> What is expected: Switch "Sted" to "Lokasjon" wherever it appears in the items below, and write out all their lines again with nothing else changed. Leave the pictures out.

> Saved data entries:
..........

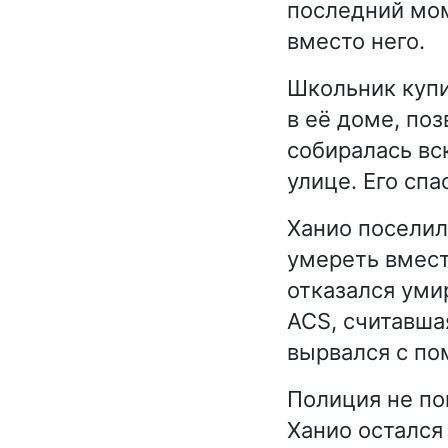
последний мом
вместо него.
Школьник купи
в её доме, по
собиралась вс
улице. Его сп
Ханио поселил
умереть вмест
отказался уми
ACS, считавша
вырвался с п
Полиция не по
Ханио остался 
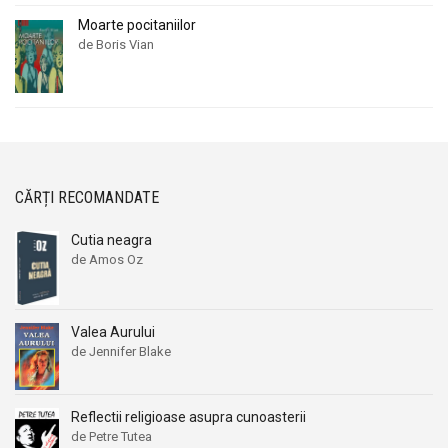
Moarte pocitaniilor
de Boris Vian
CĂRȚI RECOMANDATE
Cutia neagra
de Amos Oz
Valea Aurului
de Jennifer Blake
Reflectii religioase asupra cunoasterii
de Petre Tutea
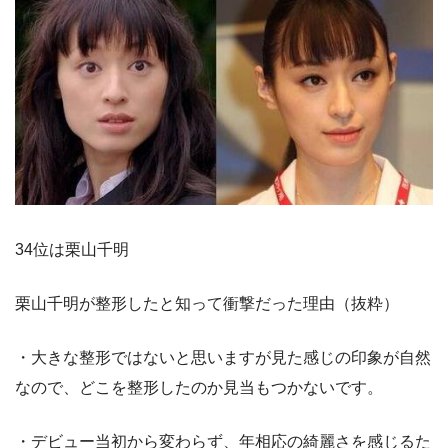
34位は栗山千明
栗山千明が整形したと知って衝撃だった理由（抜粋）
・大きな整形ではないと思いますが見た感じの印象が自然
なので、どこを整形したのか見当もつかないです。
・デビュー当初から変わらず、年相応の綺麗さを感じるた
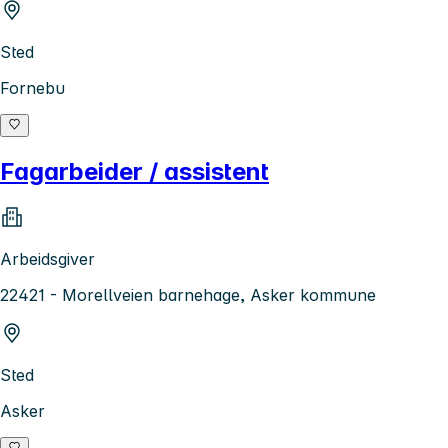
Sted
Fornebu
Fagarbeider / assistent
Arbeidsgiver
22421 - Morellveien barnehage, Asker kommune
Sted
Asker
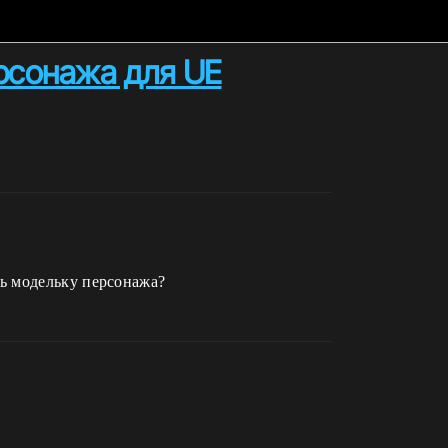
рсонажа для UE
ть модельку персонажа?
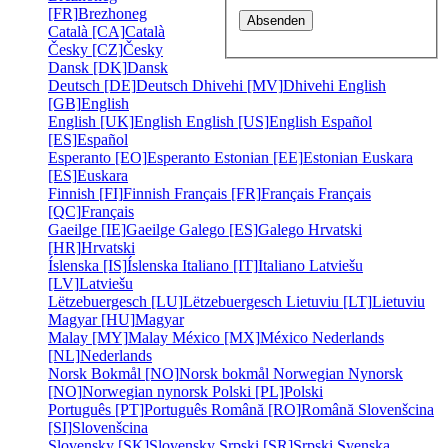
[FR]
Brezhoneg
Català [CA]
Català
Česky [CZ]
Česky
Dansk [DK]
Dansk
Deutsch [DE]
Deutsch
Dhivehi [MV]
Dhivehi
English
[GB]
English
English [UK]
English
English [US]
English
Español
[ES]
Español
Esperanto [EO]
Esperanto
Estonian [EE]
Estonian
Euskara
[ES]
Euskara
Finnish [FI]
Finnish
Français [FR]
Français
Français
[QC]
Français
Gaeilge [IE]
Gaeilge
Galego [ES]
Galego
Hrvatski
[HR]
Hrvatski
Íslenska [IS]
Íslenska
Italiano [IT]
Italiano
Latviešu
[LV]
Latviešu
Lëtzebuergesch [LU]
Lëtzebuergesch
Lietuviu [LT]
Lietuviu
Magyar [HU]
Magyar
Malay [MY]
Malay
México [MX]
México
Nederlands
[NL]
Nederlands
Norsk Bokmål [NO]
Norsk bokmål
Norwegian Nynorsk
[NO]
Norwegian nynorsk
Polski [PL]
Polski
Português [PT]
Português
Română [RO]
Română
Slovenšcina
[SI]
Slovenšcina
Slovensky [SK]
Slovensky
Srpski [SR]
Srpski
Svenska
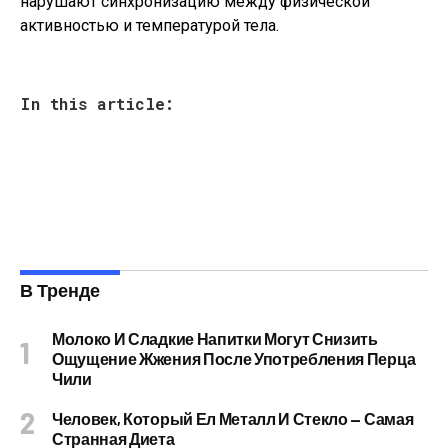
нарушают синхронизацию между физической
активностью и температурой тела.
In this article:
В Тренде
Молоко И Сладкие Напитки Могут Снизить
Ощущение Жжения После Употребления Перца
Чили
Человек, Который Ел Металл И Стекло — Самая
Странная Диета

..........

> Solution below:
последний мом
вместо него.
Школьник купи
в её доме, по
собиралась вс
улице. Его сп
Ханио поселил
умереть вмест
отказался уми
ACS, считавша
вырвался с п
Полиция не по
Ханио остался 
Moarte pocitaniilor
de Boris Vian
CĂRȚI RECOMANDATE
Cutia neagra
de Amos Oz
Valea Aurului
de Jennifer Blake
Reflectii religioase asupra cunoasterii
de Petre Tutea
34位は栗山千明
栗山千明が整形したと知って衝撃だった理由（抜粋）
・大きな整形ではないと思いますが見た感じの印象が自然
なので、どこを整形したのか見当もつかないです。
・デビュー当初から変わらず、年相応の綺麗さを感じるた
Lokasjon
Fornebu
Fagarbeider / assistent
Arbeidsgiver
22421 - Morellveien barnehage, Asker kommune
Lokasjon
Asker
рсонажа для UE
ть модельку персонажа?
[FR]
Brezhoneg
Català [CA]
Català
Česky [CZ]
Česky
Dansk [DK]
Dansk
Deutsch [DE]
Deutsch
Dhivehi [MV]
Dhivehi
English
[GB]
English
English [UK]
English
English [US]
English
Español
[ES]
Español
Esperanto [EO]
Esperanto
Estonian [EE]
Estonian
Euskara
[ES]
Euskara
Finnish [FI]
Finnish
Français [FR]
Français
Français
[QC]
Français
Gaeilge [IE]
Gaeilge
Galego [ES]
Galego
Hrvatski
[HR]
Hrvatski
Íslenska [IS]
Íslenska
Italiano [IT]
Italiano
Latviešu
[LV]
Latviešu
Lëtzebuergesch [LU]
Lëtzebuergesch
Lietuviu [LT]
Lietuviu
Magyar [HU]
Magyar
Malay [MY]
Malay
México [MX]
México
Nederlands
[NL]
Nederlands
Norsk Bokmål [NO]
Norsk bokmål
Norwegian Nynorsk
[NO]
Norwegian nynorsk
Polski [PL]
Polski
Português [PT]
Português
Română [RO]
Română
Slovenšcina
[SI]
Slovenšcina
Slovensky [SK]
Slovensky
Srpski [SR]
Srpski
Svenska
нарушают синхронизацию между физической
активностью и температурой тела.
In this article:
В Тренде
Молоко И Сладкие Напитки Могут Снизить
Ощущение Жжения После Употребления Перца
Чили
Человек, Который Ел Металл И Стекло — Самая
Странная Диета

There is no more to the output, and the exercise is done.